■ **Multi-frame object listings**
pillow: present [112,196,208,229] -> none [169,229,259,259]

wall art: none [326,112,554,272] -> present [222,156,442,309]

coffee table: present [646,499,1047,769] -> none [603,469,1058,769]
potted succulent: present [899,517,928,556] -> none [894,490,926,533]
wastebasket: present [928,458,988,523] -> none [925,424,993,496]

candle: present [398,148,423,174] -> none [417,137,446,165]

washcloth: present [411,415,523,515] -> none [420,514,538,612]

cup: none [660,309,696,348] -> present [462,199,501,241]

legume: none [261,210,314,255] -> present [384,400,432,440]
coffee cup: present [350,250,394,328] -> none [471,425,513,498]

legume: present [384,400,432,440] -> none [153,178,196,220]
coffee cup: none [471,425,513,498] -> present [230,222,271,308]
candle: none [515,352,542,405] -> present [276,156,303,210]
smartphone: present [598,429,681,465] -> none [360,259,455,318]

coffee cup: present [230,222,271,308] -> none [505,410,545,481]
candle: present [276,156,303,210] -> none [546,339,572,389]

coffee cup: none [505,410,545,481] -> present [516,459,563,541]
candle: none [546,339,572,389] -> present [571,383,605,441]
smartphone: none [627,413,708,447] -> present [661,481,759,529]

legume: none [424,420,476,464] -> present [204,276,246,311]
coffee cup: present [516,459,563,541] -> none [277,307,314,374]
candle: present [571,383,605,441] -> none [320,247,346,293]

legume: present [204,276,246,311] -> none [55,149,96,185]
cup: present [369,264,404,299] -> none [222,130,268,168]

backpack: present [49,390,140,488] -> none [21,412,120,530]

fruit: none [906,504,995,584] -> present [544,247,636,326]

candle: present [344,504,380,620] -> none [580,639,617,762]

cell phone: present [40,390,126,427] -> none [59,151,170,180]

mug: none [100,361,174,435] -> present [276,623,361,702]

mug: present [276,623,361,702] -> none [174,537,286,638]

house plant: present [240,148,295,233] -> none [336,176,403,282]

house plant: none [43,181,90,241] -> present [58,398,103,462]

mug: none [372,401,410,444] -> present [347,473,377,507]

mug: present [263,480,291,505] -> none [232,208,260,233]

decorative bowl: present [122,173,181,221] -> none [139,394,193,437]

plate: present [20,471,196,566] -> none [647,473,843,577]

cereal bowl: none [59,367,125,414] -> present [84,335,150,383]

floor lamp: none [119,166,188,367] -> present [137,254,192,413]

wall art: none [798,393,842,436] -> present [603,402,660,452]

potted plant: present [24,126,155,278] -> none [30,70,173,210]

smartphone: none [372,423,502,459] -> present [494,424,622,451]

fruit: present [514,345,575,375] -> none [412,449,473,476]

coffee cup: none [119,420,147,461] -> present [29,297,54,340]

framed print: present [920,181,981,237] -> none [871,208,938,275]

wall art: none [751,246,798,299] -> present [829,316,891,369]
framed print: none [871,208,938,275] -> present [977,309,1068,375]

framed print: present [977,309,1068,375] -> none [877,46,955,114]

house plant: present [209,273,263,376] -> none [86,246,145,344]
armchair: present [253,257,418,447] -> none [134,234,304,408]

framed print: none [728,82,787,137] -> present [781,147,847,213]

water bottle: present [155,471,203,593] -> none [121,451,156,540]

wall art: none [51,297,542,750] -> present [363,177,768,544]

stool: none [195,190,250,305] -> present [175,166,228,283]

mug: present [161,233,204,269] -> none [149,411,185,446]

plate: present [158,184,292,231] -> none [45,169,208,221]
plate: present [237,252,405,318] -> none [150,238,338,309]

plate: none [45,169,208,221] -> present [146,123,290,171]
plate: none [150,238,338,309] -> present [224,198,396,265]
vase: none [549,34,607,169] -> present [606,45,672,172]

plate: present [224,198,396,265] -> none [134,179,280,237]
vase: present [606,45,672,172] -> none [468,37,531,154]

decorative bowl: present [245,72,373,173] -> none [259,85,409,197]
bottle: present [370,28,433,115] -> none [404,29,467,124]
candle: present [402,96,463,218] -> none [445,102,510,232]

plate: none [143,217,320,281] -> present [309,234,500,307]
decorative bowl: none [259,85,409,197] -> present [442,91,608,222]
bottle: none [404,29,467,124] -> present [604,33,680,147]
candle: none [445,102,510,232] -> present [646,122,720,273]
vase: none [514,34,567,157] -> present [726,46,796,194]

■ **JOB**
What number of lines in the data contain the word "plate"? Give the number and nothing else.

■ **ANSWER**
7